(An article written for the Cosmopolitan, in it’s avatar of a ‘womans’ magazine’ the year it was first published in India.)
I’m a dreamer. I’ve dreamt forever about writing a story, but I don’t do it. I just imagine: best-seller, childrens story, romance, thriller. I plan plots, schemes, ultimate sex scenes and then get distracted – I stop to watch a bird, shadows on the hillside, stories in the clouds, the way the wind blows sand into patterns, sunlight on the water. I thought a wave broke in the same place everytime, some do, and some flow along for a distance. On the sea, the light catches one spot, until the light shifts. On the river, a gleam gets caught and sped along by the water.
Ethereal things, clouds, shadows, patterns in the sand, gleams and dreams – I found there’s reality to them.
For seven months of the year my home is a tent on the banks of the upper Ganga river. A magical place to live. I woke up this morning with an immense bubble of pure, joyful glee in my throat. Hugging myself and grinning at the leaf shadows dancing on the walls of my tent. I needed very much to share it.
One of my oldest dreams was to live some place that had both mountains and the sea ( as in beaches, surf, swimming, walks through the forest, mist in the valleys). Now as I look outside, there’s a huge beach of silver white sand, the blue green water of the river and early morning mist on the mountains. It’s not the sea, but it sure is very like my dream come true.
Another of the numerous things I dreamt about was learning how to kayak, properly. I can kayak, I know how to sit in it and keep it balanced. Also move it in the direction I want. But, I want to be able to dance through the water, be part of the river, currents, waves. I just haven’t pushed hard enough to learn. It’s that same questioning guilt thing – is it important enough, isn’t there more that needs doing, do I have the time? I don’t have a spray skirt, the waters’ too cold, my arms aren’t powerful enough!
Today the cracked red kayak sits before me on the sand, the sun’s sparkling on the water, there’s nobody in camp to feed my fears and the waves are inviting me to dance. I stop thinking, grab a life jacket, strap on a helmet, push the beautiful craft into the water and paddle away. I am headed for that little rapid upriver from camp. It has rained last night, the water level is up, but my fears and questions are gone. I am going dancing.

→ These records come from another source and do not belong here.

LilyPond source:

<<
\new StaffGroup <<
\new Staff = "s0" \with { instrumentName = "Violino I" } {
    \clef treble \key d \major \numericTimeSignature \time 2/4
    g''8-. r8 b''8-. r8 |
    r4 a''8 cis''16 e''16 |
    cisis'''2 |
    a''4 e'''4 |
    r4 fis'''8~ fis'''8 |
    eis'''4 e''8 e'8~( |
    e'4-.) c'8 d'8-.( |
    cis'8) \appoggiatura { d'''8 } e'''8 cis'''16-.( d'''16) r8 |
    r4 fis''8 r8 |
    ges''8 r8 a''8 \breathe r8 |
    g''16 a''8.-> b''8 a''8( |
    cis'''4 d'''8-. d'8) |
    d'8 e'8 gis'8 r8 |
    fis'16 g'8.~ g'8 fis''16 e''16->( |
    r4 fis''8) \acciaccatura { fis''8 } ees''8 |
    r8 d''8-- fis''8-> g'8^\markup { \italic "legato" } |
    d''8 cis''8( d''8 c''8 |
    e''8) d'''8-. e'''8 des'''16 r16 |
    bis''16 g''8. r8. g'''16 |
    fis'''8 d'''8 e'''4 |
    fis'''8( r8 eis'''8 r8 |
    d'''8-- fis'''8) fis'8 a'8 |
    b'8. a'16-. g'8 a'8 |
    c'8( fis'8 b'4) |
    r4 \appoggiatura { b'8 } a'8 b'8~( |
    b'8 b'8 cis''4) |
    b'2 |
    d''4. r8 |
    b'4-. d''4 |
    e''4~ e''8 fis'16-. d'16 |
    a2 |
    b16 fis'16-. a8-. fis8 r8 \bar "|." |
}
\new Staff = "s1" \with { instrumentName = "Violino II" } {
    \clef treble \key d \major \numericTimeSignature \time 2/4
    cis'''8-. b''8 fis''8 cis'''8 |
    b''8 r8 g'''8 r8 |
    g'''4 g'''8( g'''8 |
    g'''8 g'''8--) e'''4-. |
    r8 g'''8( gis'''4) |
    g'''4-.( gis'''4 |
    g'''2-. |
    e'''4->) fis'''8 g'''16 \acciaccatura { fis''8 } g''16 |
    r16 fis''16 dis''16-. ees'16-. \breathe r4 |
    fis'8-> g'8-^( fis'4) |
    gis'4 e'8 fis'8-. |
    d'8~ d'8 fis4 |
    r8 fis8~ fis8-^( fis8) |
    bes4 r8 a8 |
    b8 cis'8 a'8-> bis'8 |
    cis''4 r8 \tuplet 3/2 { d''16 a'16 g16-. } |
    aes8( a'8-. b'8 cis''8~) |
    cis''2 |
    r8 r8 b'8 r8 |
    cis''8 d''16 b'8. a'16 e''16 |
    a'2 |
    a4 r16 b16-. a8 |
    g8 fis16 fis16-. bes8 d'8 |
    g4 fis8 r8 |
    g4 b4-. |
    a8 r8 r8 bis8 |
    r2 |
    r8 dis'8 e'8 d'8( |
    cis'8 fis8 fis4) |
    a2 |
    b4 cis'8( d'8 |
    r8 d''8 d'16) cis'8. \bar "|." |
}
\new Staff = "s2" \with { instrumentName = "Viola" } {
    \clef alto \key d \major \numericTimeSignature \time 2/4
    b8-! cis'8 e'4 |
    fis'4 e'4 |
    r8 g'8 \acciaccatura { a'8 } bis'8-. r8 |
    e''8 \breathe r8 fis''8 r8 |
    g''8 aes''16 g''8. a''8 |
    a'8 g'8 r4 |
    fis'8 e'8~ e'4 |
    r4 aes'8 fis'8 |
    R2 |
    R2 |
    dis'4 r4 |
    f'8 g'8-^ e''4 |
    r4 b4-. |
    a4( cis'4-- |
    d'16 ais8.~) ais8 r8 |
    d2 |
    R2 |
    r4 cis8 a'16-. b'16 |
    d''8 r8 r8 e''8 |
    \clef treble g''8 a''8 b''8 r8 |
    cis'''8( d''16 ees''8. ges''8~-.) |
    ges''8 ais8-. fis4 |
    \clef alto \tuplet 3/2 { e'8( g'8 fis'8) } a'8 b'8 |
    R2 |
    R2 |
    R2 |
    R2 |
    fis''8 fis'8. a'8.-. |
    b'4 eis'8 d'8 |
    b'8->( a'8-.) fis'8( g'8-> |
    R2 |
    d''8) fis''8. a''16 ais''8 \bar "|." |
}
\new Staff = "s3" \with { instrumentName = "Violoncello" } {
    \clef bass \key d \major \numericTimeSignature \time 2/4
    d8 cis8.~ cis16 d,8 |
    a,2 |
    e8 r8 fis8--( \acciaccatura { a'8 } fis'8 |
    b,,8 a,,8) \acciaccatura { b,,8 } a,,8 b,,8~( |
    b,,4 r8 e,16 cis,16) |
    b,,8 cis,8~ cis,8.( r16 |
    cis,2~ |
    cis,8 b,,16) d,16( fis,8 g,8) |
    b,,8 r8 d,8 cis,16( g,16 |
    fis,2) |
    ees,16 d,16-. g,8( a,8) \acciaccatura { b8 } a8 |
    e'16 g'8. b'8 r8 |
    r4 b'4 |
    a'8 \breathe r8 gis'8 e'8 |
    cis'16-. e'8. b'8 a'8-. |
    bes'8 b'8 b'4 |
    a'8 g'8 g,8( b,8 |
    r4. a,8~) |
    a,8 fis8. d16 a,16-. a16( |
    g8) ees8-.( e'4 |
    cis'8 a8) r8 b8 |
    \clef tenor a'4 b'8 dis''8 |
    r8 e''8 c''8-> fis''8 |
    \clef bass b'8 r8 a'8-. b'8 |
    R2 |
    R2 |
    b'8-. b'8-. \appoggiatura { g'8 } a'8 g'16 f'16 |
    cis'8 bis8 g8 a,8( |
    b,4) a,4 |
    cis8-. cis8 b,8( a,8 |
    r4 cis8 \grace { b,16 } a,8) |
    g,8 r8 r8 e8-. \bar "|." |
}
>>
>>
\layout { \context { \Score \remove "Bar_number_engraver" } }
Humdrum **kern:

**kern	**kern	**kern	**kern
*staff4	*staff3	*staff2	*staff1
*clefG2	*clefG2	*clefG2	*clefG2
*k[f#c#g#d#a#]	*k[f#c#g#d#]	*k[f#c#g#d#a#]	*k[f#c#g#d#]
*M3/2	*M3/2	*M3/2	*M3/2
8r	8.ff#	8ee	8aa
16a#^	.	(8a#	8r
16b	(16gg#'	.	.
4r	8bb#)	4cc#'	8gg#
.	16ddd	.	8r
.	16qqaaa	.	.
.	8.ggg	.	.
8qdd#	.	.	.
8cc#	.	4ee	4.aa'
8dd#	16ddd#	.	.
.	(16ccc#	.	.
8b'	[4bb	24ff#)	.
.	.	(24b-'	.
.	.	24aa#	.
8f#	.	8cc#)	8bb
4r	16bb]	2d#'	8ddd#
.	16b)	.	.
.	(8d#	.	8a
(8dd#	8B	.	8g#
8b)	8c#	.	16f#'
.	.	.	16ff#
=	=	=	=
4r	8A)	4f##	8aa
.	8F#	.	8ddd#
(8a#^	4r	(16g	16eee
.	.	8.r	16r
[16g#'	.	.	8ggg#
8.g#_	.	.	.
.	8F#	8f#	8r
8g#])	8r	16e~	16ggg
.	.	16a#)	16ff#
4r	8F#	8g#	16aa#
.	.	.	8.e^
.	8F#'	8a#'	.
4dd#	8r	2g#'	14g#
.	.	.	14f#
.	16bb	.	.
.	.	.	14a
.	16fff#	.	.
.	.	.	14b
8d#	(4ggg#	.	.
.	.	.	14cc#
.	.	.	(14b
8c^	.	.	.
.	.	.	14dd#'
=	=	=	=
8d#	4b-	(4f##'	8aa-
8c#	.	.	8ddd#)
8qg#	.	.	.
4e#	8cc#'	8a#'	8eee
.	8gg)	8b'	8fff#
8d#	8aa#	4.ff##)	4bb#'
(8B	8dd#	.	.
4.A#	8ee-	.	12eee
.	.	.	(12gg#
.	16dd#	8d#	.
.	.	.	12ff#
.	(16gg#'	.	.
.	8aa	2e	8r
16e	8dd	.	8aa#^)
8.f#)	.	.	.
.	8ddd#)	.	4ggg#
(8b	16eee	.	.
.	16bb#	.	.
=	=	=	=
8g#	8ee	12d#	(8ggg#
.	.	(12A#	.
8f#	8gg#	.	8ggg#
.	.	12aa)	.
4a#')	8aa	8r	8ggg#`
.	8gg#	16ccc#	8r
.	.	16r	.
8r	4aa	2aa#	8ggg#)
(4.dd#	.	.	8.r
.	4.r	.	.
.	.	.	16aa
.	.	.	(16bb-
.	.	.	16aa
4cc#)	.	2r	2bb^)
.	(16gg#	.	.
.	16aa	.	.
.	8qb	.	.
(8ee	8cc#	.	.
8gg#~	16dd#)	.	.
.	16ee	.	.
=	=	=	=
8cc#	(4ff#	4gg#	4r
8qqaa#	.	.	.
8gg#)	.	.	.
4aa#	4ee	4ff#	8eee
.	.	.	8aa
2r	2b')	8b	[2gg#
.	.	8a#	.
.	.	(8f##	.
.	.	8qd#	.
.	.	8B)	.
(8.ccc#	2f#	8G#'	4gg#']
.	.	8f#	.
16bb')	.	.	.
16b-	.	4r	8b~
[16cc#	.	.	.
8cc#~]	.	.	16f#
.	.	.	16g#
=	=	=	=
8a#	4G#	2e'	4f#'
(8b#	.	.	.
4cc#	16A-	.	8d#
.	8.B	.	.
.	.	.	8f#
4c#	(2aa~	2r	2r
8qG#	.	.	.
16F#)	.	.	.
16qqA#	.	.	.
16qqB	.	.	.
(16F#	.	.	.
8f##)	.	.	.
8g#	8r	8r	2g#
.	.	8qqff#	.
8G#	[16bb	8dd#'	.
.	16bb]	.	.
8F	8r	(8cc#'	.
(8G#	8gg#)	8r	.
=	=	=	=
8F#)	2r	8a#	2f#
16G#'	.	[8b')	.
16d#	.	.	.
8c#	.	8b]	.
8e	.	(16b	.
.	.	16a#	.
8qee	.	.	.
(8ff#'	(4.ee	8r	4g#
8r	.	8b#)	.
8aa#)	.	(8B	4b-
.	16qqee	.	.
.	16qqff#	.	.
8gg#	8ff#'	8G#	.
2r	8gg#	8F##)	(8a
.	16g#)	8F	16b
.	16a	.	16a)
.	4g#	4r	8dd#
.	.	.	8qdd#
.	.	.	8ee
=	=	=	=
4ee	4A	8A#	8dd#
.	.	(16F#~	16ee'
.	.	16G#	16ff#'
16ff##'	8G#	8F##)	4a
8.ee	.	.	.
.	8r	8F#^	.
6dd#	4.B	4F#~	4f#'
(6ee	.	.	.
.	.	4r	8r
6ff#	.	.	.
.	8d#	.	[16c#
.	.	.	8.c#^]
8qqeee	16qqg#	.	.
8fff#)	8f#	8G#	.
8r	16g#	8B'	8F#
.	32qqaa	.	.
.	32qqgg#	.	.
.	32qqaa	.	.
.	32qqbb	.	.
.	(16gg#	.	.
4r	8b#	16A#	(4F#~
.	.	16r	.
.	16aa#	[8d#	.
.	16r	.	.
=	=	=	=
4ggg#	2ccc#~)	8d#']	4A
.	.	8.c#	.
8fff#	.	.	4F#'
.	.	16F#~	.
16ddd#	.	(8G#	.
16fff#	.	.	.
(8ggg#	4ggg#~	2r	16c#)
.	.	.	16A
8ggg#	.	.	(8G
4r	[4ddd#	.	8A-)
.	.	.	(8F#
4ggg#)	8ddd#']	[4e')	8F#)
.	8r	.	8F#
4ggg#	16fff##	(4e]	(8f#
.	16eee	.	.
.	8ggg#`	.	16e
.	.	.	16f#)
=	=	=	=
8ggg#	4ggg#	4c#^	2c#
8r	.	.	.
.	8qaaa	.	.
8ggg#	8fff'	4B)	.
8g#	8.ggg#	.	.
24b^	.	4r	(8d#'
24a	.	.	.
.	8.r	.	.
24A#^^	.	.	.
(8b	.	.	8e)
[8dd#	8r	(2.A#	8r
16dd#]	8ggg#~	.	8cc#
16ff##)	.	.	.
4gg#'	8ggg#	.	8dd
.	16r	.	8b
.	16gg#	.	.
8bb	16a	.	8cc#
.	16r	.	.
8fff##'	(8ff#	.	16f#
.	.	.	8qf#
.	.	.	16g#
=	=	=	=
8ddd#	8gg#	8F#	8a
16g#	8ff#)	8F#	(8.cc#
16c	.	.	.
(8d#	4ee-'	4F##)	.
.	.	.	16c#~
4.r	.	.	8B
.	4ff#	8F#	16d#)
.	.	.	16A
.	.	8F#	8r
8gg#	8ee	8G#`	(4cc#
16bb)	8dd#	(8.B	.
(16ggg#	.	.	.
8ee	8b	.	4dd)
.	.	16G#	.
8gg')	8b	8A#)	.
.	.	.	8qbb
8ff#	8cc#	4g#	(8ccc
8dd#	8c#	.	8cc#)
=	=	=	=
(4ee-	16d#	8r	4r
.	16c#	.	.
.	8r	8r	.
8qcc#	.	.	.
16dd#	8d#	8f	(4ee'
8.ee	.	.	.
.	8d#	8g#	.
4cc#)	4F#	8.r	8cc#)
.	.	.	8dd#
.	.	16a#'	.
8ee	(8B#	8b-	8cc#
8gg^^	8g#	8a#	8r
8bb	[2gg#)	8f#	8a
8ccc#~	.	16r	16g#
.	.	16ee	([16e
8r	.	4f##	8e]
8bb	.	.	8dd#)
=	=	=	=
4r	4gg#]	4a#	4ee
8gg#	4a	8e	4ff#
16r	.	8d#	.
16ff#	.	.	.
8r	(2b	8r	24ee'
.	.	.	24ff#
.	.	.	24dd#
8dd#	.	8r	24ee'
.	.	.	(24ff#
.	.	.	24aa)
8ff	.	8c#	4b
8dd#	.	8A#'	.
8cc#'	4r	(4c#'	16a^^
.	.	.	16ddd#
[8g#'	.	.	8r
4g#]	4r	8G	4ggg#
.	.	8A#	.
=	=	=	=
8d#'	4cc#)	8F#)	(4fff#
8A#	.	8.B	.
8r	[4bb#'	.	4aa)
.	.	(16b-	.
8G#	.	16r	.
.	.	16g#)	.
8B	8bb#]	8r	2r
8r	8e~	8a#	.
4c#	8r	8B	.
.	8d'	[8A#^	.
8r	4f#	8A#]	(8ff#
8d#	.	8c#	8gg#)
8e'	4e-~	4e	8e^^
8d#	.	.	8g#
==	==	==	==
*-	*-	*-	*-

This cracked red boat slaps merrily through the little swells – a boil catches the tail, swings us into a perfect pirouette. The bow goes up, the stern dips gracefully, my heart does a somersault and we glide onward.
Hugging the shore, dancing from rock to rock we go, our aim to hit the top of the rapid for the final riotious waltz down. The occasional errant current catches us for a naughty frolic, but my cracked kayak and I make it.
We sit parked behind a rock, watching those fat waves curl and flip, gathering our courage.
Four swift paddle strokes, point her nose, angle slightly left, lean downstream and whoopee – that huge wave kisses my cheek, floods into my skirtless kayak and into that wild waltz we swing. Spray in my face, the waves spin me around and toss me up. That lovely wallowing, water weighted boat puts her nose down, swishes her tail, surfs, swims, swings her hips and down the centre we come in the most joyful dance of all time – the river, the cracked red kayak and one un-learned kayaker.
When I learn how to do it, I’ll probably do worse. Today I danced with the river. It’s a high. That bubble of joy still fizzes in my throat as I shower in my makeshift stall – it’s hidden in a gully, the pipe hangs off a tree, I’m curtained by a wildly flowering vine of red flowers. Purple shadows on the hills, silver river, birds coming home to roost, the lamp glow from my tent and the first stars in the sky.
It keeps amazing me how powerful dreaming and nature can be.